- **Task goal**
Only lines holding the string "This" are wanted; copy each one from the material.

- **Records for the exercise**
============================================================
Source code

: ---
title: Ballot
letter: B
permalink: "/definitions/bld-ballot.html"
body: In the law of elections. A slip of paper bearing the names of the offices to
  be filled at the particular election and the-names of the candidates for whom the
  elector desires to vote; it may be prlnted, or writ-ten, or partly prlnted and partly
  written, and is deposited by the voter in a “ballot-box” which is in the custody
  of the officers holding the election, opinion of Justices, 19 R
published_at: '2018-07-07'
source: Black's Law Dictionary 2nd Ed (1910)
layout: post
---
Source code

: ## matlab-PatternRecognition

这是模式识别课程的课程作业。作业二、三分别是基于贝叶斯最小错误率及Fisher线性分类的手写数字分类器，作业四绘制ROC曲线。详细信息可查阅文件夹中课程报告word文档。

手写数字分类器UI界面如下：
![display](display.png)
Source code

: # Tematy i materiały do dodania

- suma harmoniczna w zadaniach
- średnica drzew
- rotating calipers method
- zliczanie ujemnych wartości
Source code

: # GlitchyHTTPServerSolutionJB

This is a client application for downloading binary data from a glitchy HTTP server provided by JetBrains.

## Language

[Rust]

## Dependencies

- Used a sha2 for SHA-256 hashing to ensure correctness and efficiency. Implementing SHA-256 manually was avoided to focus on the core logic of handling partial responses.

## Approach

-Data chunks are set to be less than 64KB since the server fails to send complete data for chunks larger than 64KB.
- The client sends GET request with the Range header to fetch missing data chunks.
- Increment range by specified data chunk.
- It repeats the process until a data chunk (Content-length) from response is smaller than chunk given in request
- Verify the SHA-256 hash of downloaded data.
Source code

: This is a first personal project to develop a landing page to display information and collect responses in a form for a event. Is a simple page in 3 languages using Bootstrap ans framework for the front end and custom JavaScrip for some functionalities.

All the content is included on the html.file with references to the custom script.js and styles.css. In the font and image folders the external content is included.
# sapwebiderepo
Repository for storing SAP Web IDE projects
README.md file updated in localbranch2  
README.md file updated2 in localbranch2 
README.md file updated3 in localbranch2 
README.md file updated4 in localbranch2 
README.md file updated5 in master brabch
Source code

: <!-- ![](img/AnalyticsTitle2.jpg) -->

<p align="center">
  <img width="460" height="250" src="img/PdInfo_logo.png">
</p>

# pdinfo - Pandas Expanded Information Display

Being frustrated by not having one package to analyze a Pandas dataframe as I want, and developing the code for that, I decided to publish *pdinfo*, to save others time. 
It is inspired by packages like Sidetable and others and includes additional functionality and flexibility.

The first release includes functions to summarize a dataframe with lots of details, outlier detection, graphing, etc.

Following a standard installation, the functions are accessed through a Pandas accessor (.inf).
============================================================
- **Answer space**
This is a client application for downloading binary data from a glitchy HTTP server provided by JetBrains.
: This is a first personal project to develop a landing page to display information and collect responses in a form for a event. Is a simple page in 3 languages using Bootstrap ans framework for the front end and custom JavaScrip for some functionalities.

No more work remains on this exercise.